**REQUIREMENT:**
Please continue the blog post on Chapter 30 of Buckskin Brigades, picking up after its final sentence.

--- TEXT EXCERPT Enclosed Below ---

Wednesday, June 17, 2015

Buckskin Brigades - Chapter 30 - Get Your Brag Shots Today

This chapter is a dinky four pages intended to assure you that the book's hero isn't completely clueless, that "Yellow Hair Sees" what's going on.

Hubbard wastes a page waxing philosophical about how thieves, marksmen and traitors are rewarded or reviled depending on who they act against, proving that before he was admiral of the Sea Org he had a commission as Captain Obvious.  The Nor'Westers are hailing McGlincy's treacherous plan as the epitome of strategy, and this is weirdly being reflected on Yellow Hair, so that people keep coming up to give him gifts of a gunpowder horn or pistol or a Toledo steel knife.

I guess they're preemptive bribes or something?  But this raises the question of why they didn't give him this stuff during their initial welcome of the hero who slaughtered the hated HBC.  And then there's the matter of who is giving these gifts - it's not explained, but we can only conclude that it's the senior partners who were at the meeting when the Mustache and McGlincy made their proposal.  Because otherwise it's random voyageurs coming up to give Yellow Hair their pistol or whatever, and those guys are unruly drunks, so odds are good that they'd blab about the specifics of McGlincy's plan.  "We're really gonna pull one over on those filthy savages, eh?"

--- End of Enclosed TEXT EXCERPT ---
--- DATA SUPPLIED Enclosed Below ---

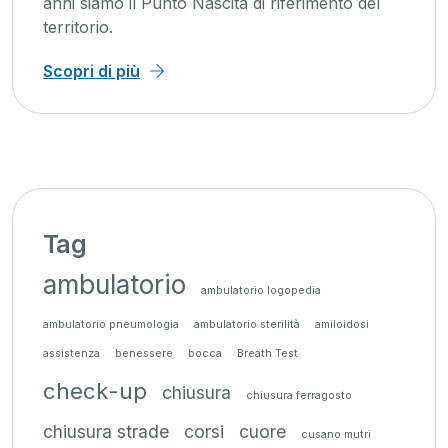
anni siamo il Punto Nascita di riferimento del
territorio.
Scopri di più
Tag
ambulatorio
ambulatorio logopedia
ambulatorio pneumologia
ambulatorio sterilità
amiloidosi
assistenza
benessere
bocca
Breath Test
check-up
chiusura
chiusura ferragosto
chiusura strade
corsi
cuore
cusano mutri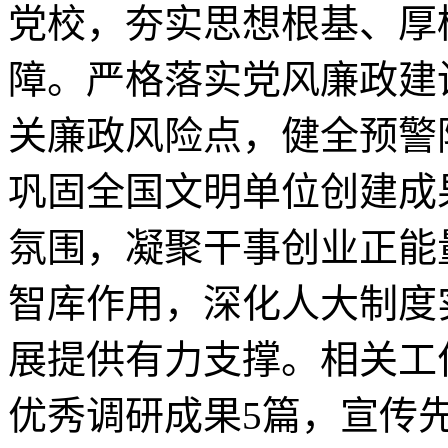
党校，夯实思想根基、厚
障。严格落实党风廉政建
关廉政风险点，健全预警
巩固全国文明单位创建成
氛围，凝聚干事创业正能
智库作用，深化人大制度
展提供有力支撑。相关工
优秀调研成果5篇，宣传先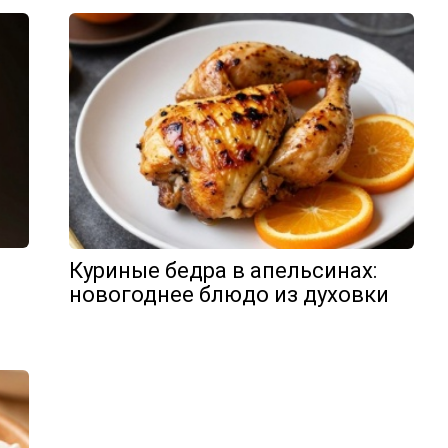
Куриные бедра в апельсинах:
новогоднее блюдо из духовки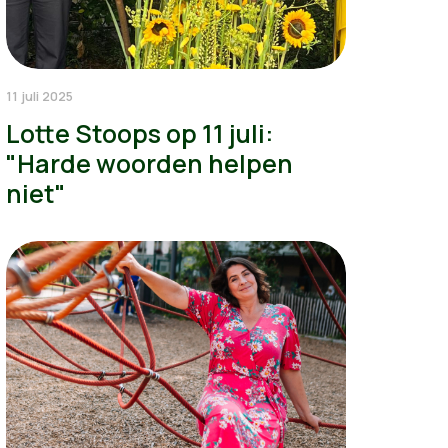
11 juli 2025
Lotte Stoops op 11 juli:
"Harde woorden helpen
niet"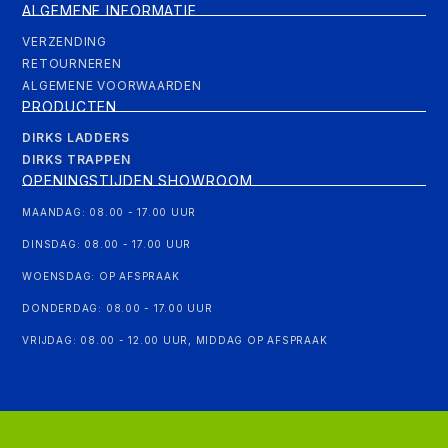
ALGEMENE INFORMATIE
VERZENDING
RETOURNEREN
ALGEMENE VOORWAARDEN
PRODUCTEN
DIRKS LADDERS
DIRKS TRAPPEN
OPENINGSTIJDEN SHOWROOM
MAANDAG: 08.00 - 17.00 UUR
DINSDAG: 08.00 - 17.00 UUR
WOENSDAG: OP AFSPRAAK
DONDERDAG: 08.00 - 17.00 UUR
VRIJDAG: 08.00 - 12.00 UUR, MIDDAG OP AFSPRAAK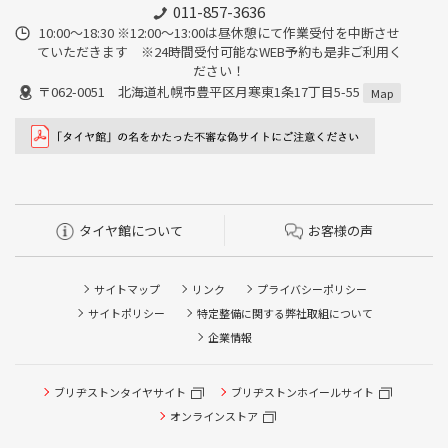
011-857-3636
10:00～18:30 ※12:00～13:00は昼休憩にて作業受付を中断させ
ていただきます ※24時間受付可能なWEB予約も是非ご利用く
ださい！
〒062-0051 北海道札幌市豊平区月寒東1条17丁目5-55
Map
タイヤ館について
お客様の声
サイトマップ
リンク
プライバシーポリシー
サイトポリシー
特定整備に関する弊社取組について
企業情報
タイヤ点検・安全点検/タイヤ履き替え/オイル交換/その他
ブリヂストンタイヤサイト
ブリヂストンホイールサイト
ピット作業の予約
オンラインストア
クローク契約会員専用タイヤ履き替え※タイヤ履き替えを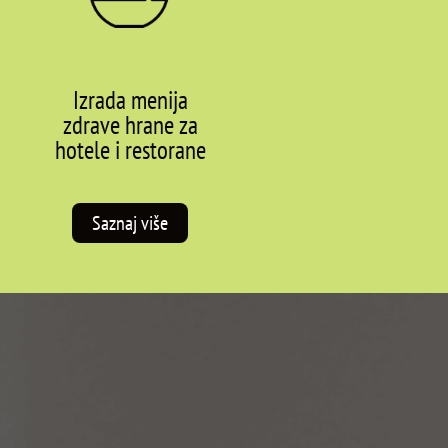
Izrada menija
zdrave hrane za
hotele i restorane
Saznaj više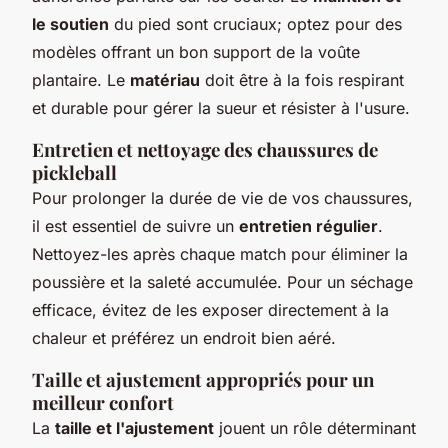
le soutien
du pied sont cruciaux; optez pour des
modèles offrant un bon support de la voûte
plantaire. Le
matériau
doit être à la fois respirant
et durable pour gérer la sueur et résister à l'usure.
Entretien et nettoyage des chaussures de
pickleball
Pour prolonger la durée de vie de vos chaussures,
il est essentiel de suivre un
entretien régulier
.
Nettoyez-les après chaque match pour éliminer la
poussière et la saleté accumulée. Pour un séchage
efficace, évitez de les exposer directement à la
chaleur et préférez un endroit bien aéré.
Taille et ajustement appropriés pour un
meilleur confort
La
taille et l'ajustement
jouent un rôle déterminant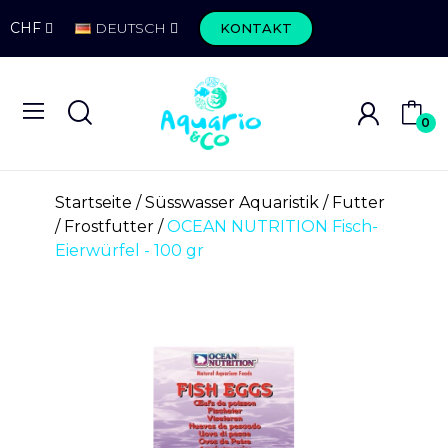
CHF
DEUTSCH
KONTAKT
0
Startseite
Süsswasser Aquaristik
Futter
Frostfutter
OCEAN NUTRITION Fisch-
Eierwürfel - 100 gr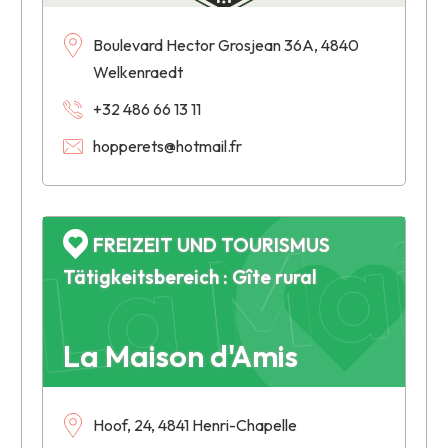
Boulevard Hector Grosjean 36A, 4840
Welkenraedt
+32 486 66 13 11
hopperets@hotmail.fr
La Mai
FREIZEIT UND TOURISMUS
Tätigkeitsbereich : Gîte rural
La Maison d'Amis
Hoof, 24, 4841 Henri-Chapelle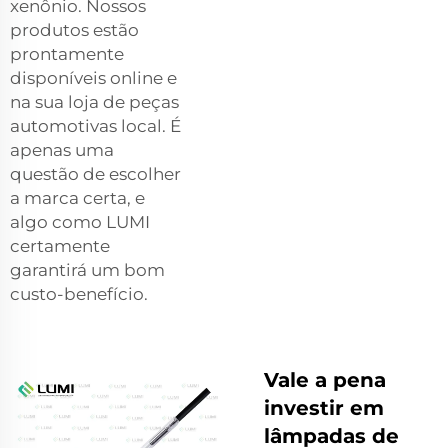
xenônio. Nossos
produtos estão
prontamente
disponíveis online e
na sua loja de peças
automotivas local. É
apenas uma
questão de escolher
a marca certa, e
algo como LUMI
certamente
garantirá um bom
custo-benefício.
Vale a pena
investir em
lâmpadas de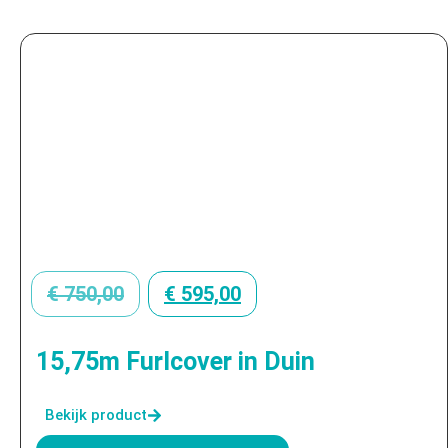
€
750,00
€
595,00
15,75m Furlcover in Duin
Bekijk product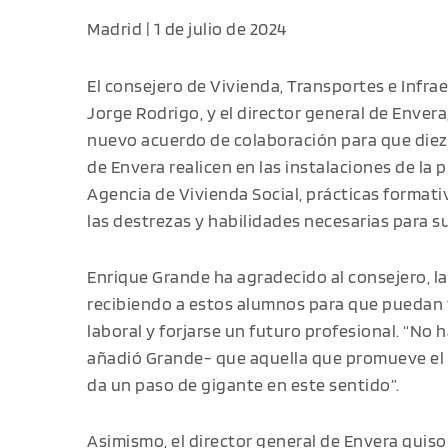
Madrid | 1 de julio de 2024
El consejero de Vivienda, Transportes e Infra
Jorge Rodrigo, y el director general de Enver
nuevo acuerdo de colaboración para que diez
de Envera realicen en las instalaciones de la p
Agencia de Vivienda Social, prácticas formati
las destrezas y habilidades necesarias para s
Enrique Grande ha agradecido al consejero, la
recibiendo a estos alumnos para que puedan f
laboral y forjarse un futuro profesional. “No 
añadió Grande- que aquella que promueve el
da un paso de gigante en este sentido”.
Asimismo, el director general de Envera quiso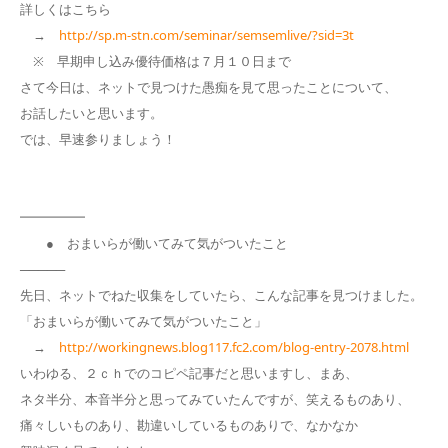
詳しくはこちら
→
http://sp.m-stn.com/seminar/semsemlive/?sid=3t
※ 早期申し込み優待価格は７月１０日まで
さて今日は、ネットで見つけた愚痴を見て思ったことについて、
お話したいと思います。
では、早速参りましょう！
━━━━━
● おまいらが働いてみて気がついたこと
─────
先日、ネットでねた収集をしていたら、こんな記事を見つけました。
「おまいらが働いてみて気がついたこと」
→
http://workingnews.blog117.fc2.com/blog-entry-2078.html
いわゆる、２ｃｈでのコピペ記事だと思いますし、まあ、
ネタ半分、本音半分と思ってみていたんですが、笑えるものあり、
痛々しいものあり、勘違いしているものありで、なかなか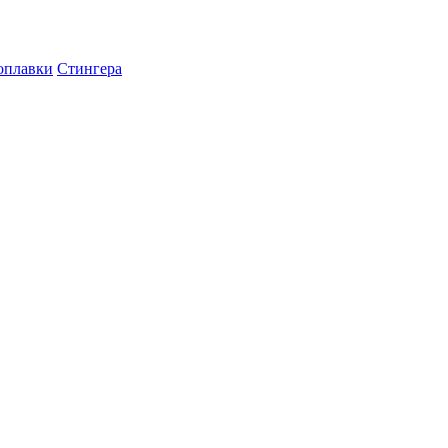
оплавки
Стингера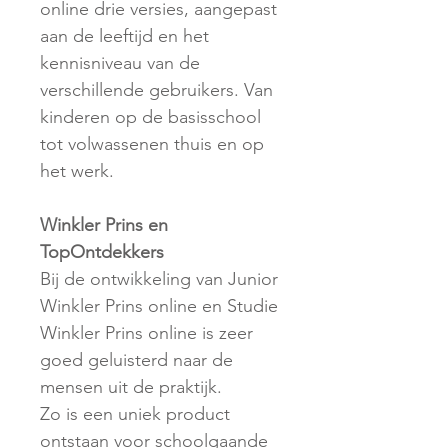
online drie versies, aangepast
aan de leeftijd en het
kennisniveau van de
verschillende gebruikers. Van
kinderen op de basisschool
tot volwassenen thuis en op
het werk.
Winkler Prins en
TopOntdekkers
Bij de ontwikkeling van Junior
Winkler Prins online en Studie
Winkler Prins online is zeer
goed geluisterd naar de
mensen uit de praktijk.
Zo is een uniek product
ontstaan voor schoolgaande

--- End of Enclosed DATA SUPPLIED ---

**ANSWER SECTION:**
But again, Yellow Hair is smart, and more importantly hates white people, so he doesn't contract "the disease known as 'brag'" but instead is convinced that something is about to happen.  After all, the Nor'Westers are putting out a lot more canoes than usual for a trip to Fort Chesterfield, and are handing out a ton of rifles and powder.

Father Marc laughs that this means the HBC are in for it.

Yellow Hair also points out that the Mustache is talking about killing Indians, and Old Simon is "anxious to try a special ball of a peculiar pointed shape" (I don't know either) that he's sure will stop those "'damned redskins.'"  Yellow Hair complains that the Mustache talks about killing Indians as easily as he would talk about killing skunks, and that someone should convince him that "Indians are quite as good as he is---indeed, much better."

Father Marc laughs that the Mustache is "a windstorm without rain."

Yellow Hair is worried from all this talk about the Indians and his sudden popularity.  He can't imagine why anyone would want to attack the Pikuni, who of course are the whites' major trading partners and would never do anything unprovoked like try to rob some explorers while they slept.  So-

Now wait just a minute.  Couple of chapters ago, Yellow Hair heard a sentry call that McGlincy had arrived, and then a huge crowd gathered as the fat drunkard ranted about how the Indians had driven him from Fort Chesterfield.  So how on Earth did Yellow Hair a) miss that first speech, and b) not hear the story from the dozens of people who were so excited by it?  Where did he go between Chapters 26 and 27?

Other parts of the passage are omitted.